(Beginning of DATA SHOWN)

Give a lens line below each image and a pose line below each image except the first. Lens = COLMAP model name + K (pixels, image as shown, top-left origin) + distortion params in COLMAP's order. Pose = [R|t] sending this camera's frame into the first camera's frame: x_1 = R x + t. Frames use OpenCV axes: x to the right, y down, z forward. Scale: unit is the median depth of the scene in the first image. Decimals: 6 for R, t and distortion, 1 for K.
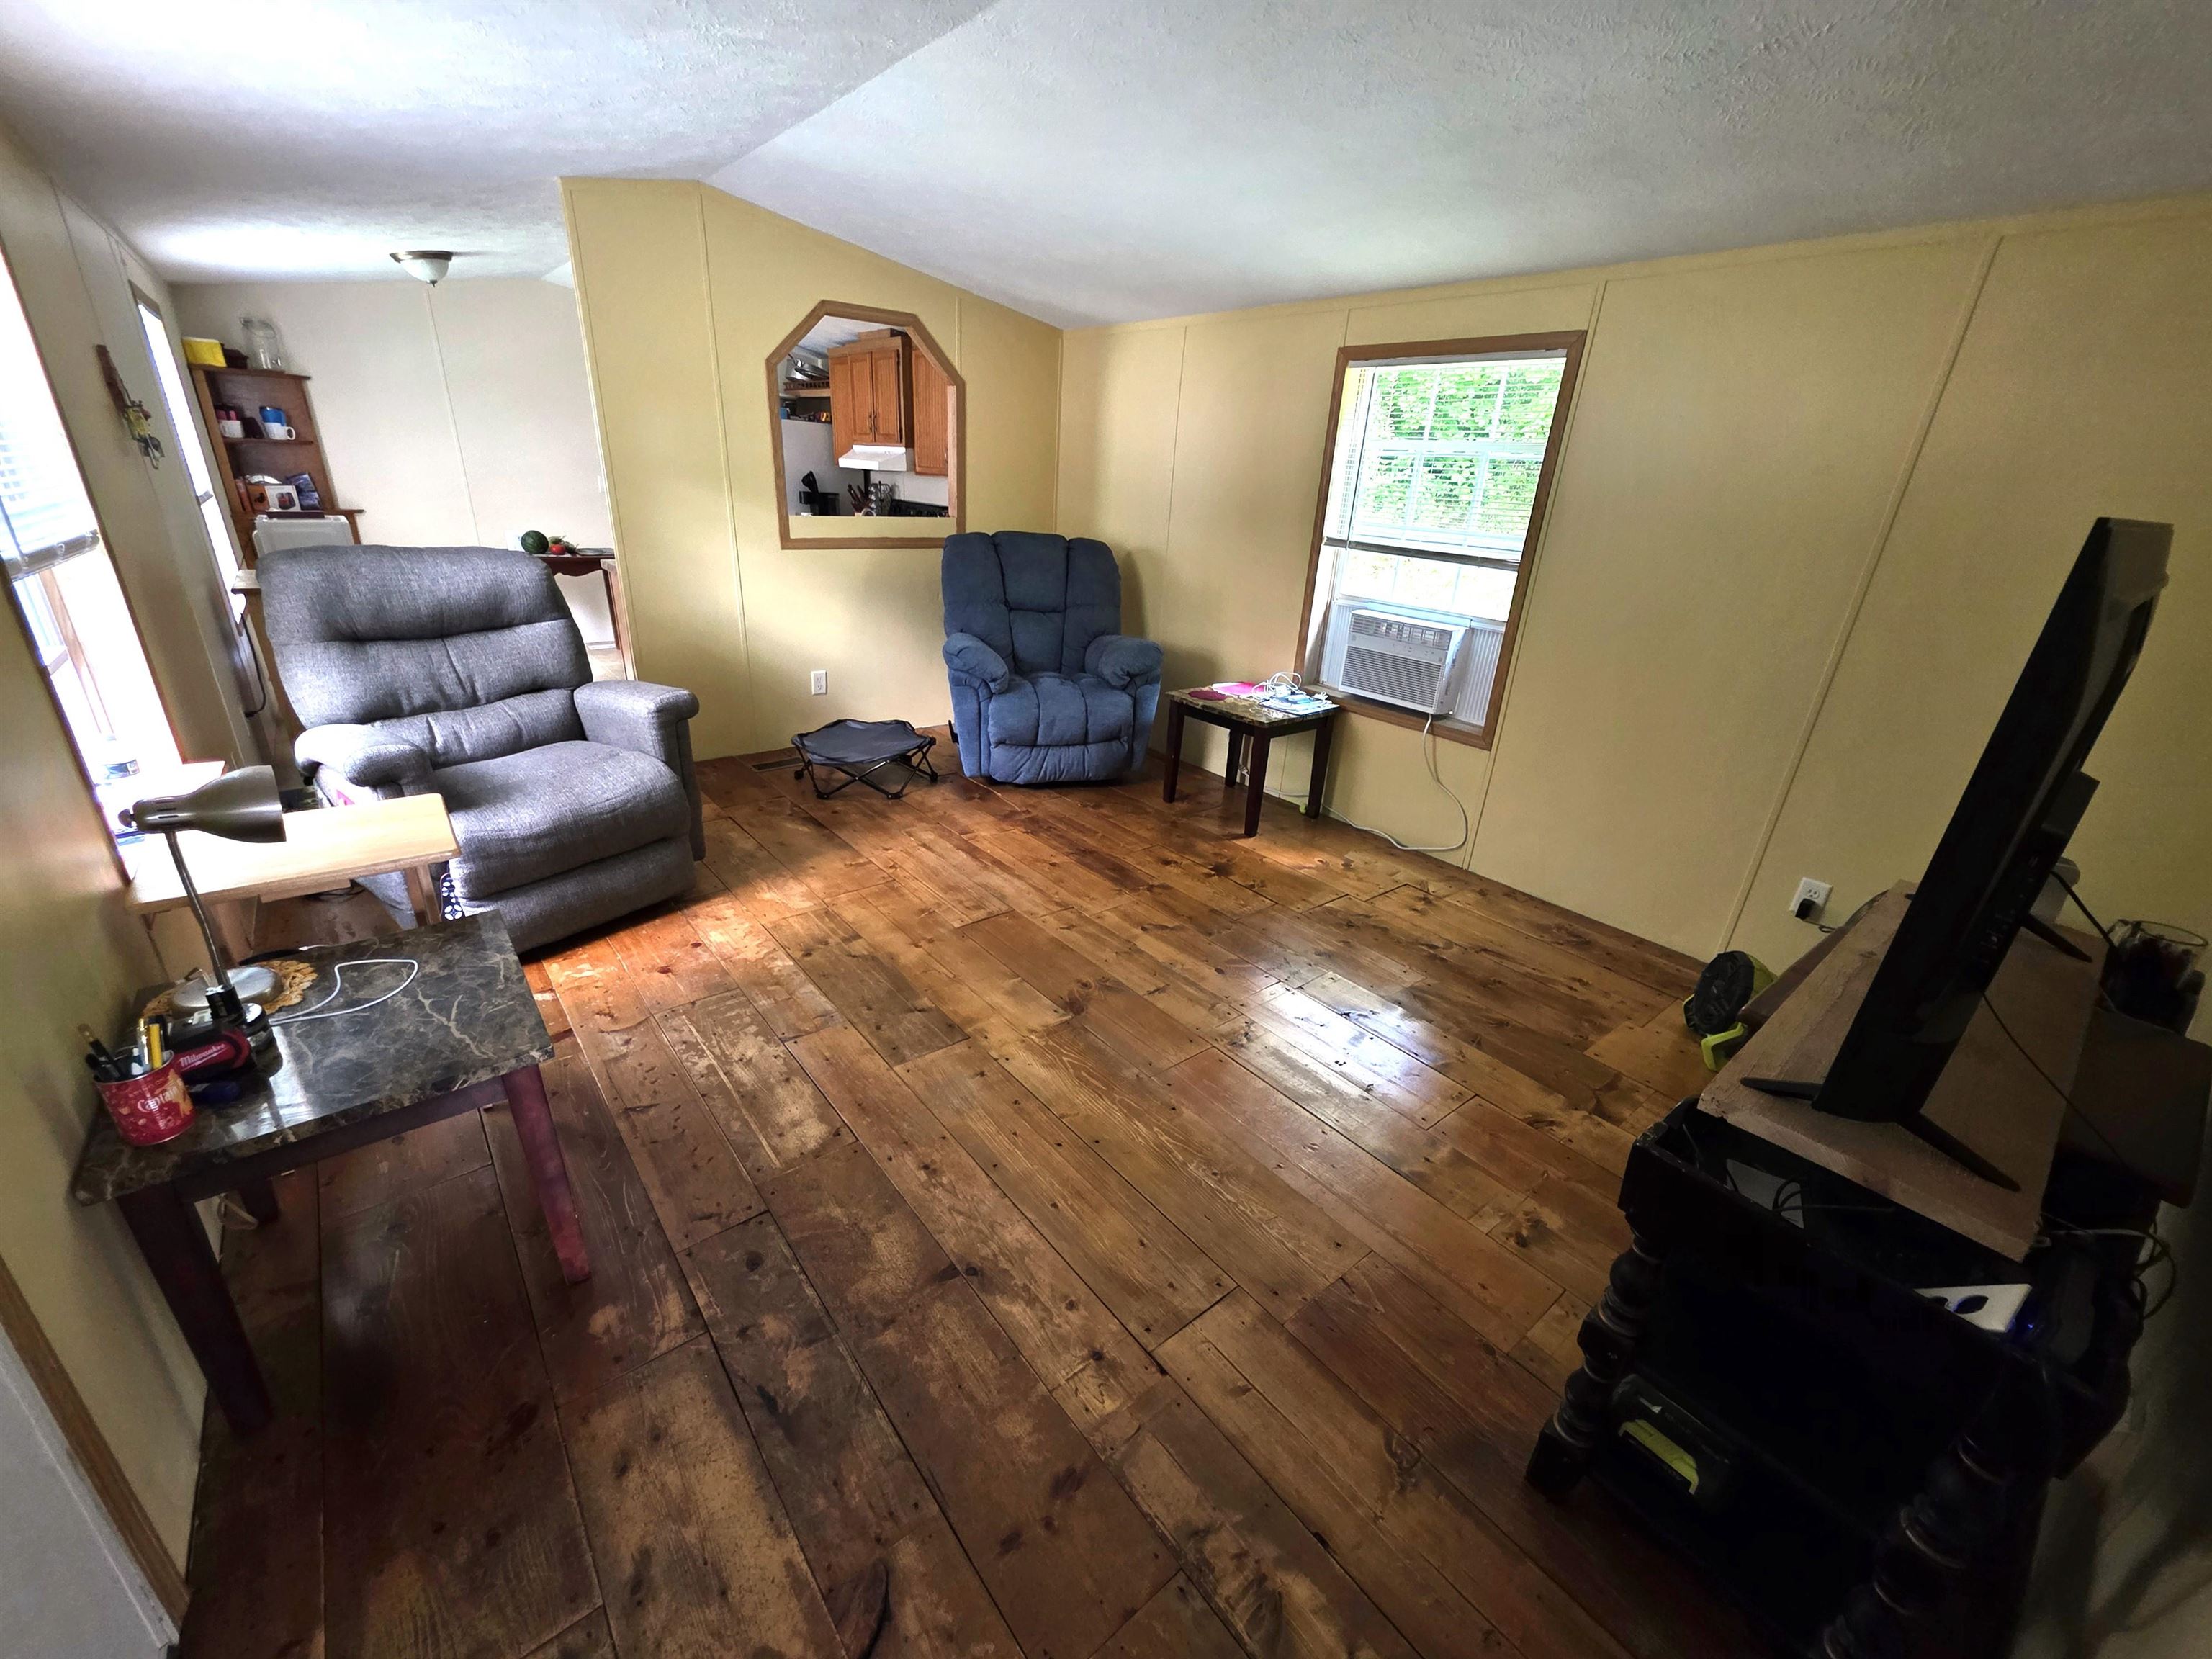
lens RADIAL K [[889.7, 0, 1106.0], [0, 889.7, 829.5], [0, 0, 1]] dist [0.010015, -0.007168]
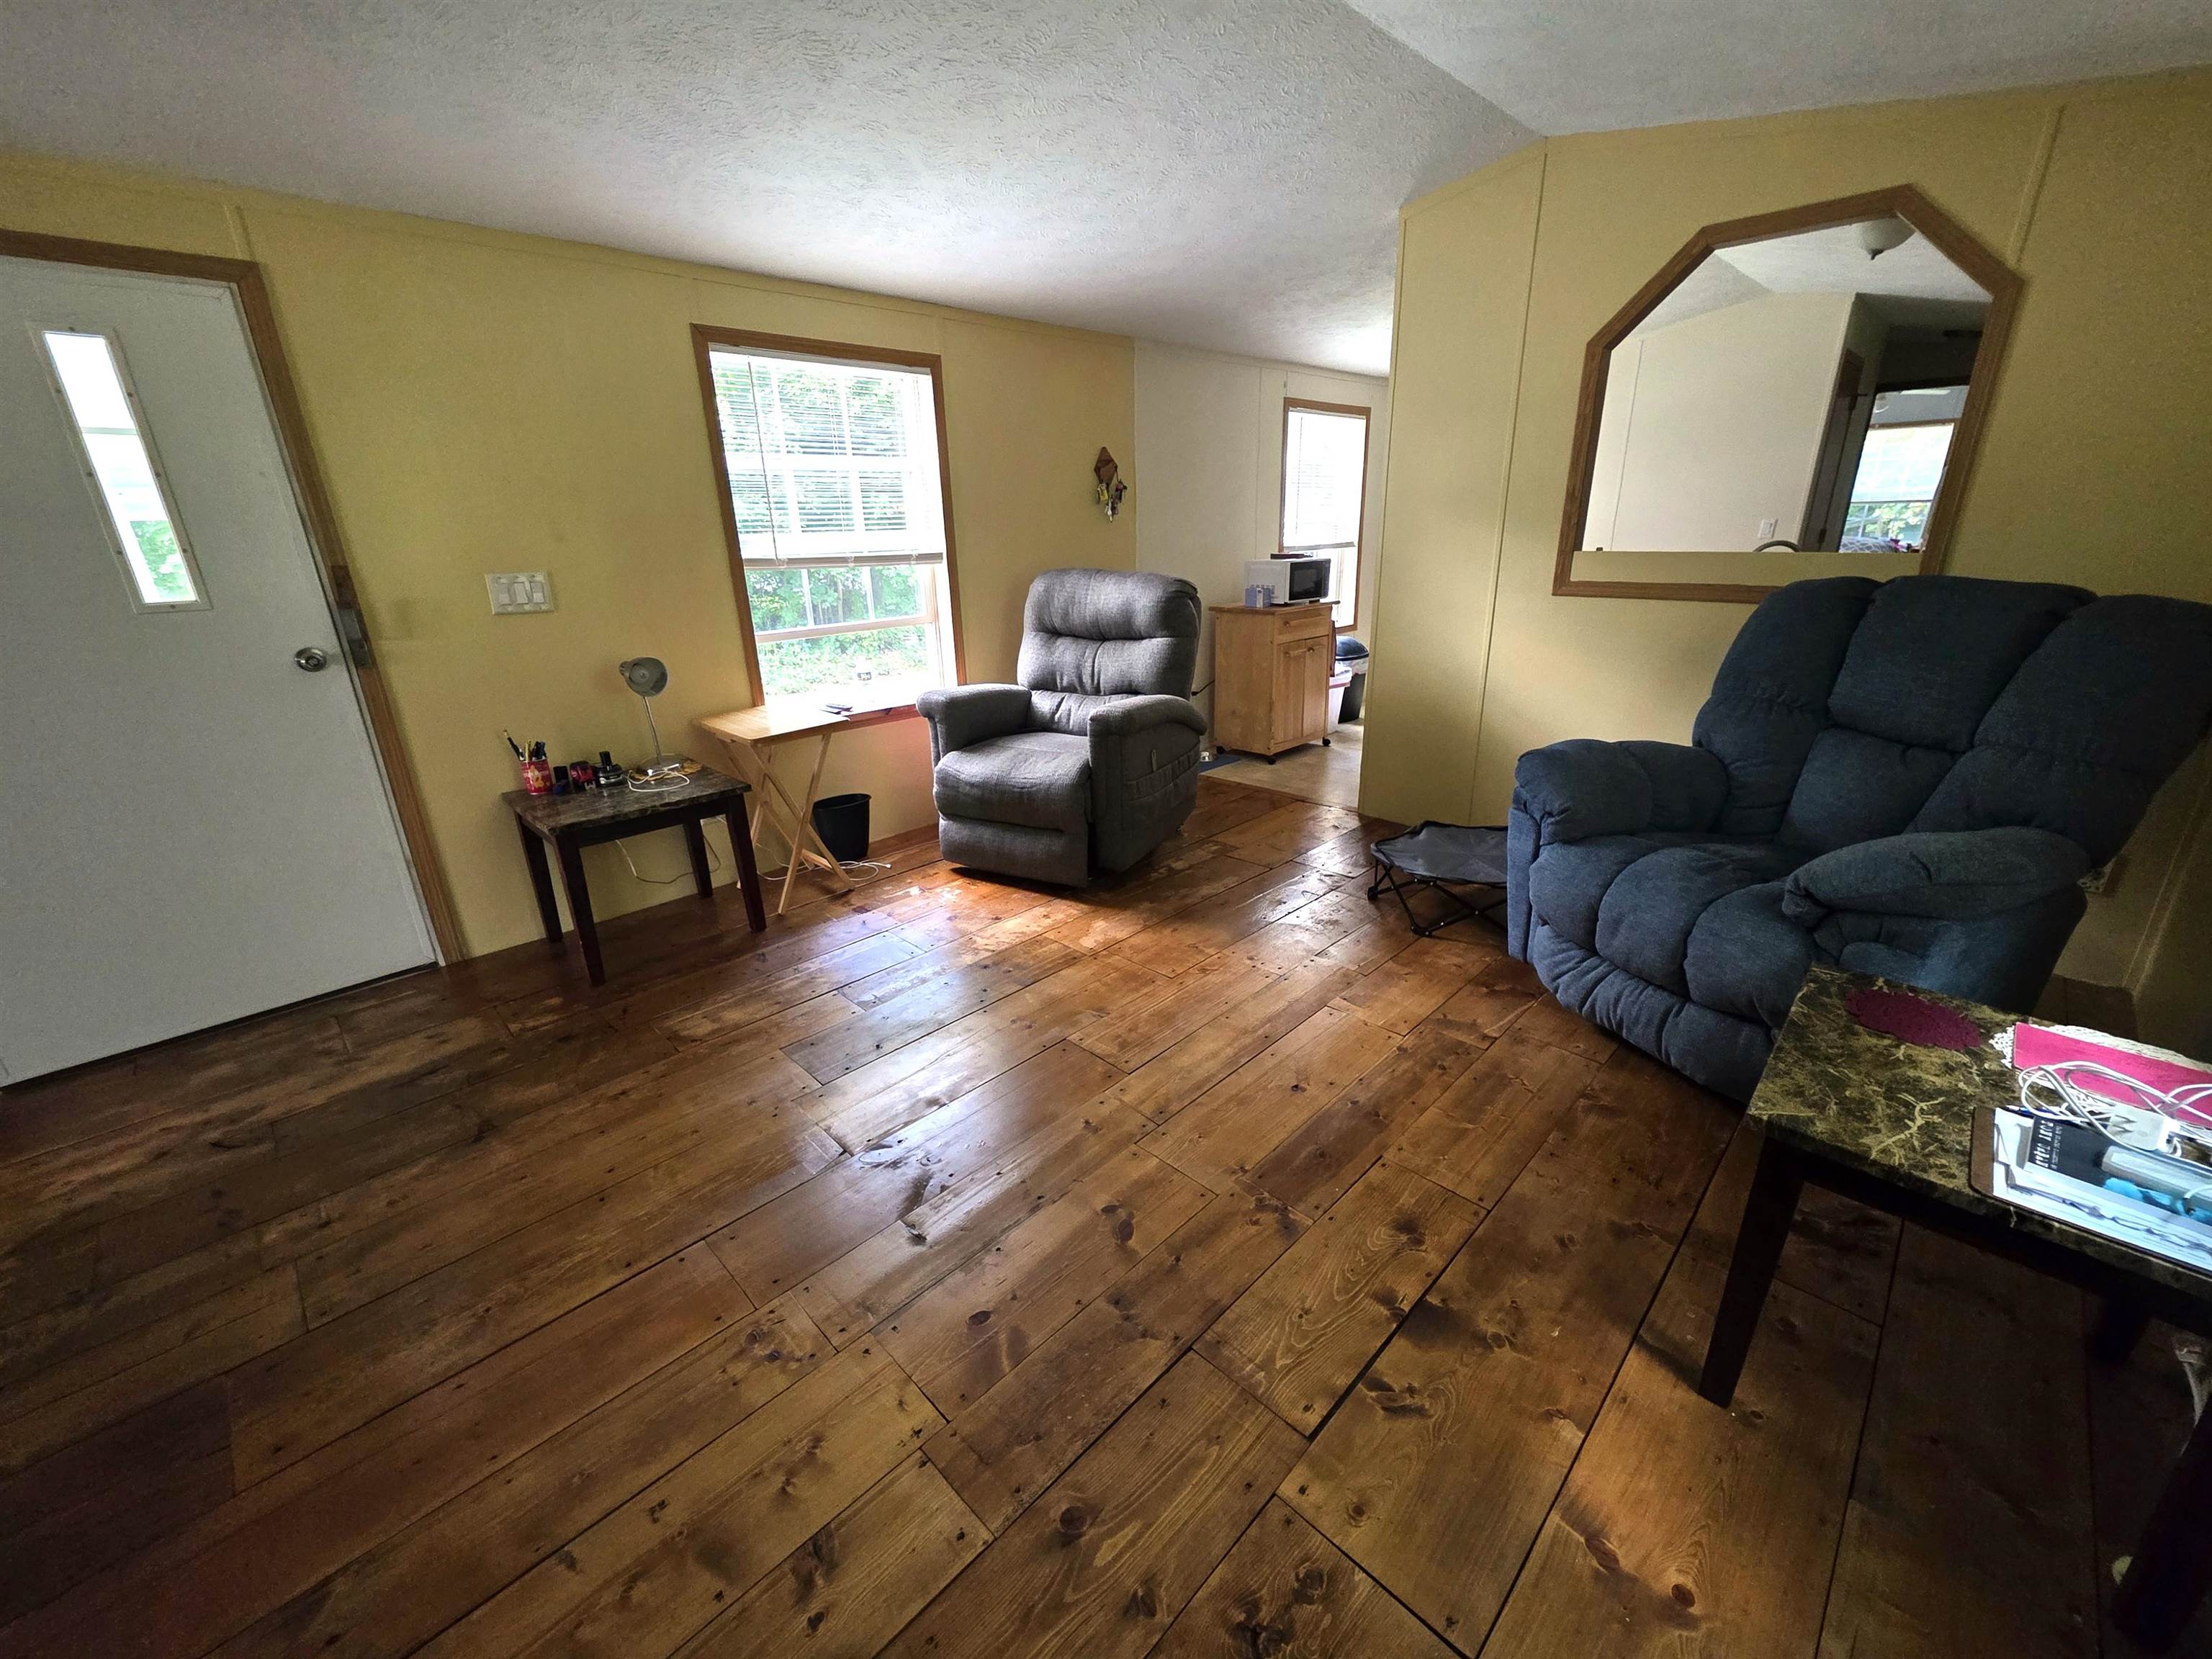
lens RADIAL K [[886.2, 0, 1097.5], [0, 886.2, 828.8], [0, 0, 1]] dist [0.008018, -0.002966]
pose [[0.092114, 0.283315, -0.954593, 0.530422], [-0.344524, 0.908526, 0.236398, -0.253895], [0.934247, 0.307105, 0.181297, 0.798354]]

(End of DATA SHOWN)

▸ **ABOUT THIS EXERCISE**
Leaving the pictures behind, return every line above exactly.

▸ **EXPECTED OUTPUT**
Give a lens line below each image and a pose line below each image except the first. Lens = COLMAP model name + K (pixels, image as shown, top-left origin) + distortion params in COLMAP's order. Pose = [R|t] sending this camera's frame into the first camera's frame: x_1 = R x + t. Frames use OpenCV axes: x to the right, y down, z forward. Scale: unit is the median depth of the scene in the first image. Decimals: 6 for R, t and distortion, 1 for K.
lens RADIAL K [[889.7, 0, 1106.0], [0, 889.7, 829.5], [0, 0, 1]] dist [0.010015, -0.007168]
lens RADIAL K [[886.2, 0, 1097.5], [0, 886.2, 828.8], [0, 0, 1]] dist [0.008018, -0.002966]
pose [[0.092114, 0.283315, -0.954593, 0.530422], [-0.344524, 0.908526, 0.236398, -0.253895], [0.934247, 0.307105, 0.181297, 0.798354]]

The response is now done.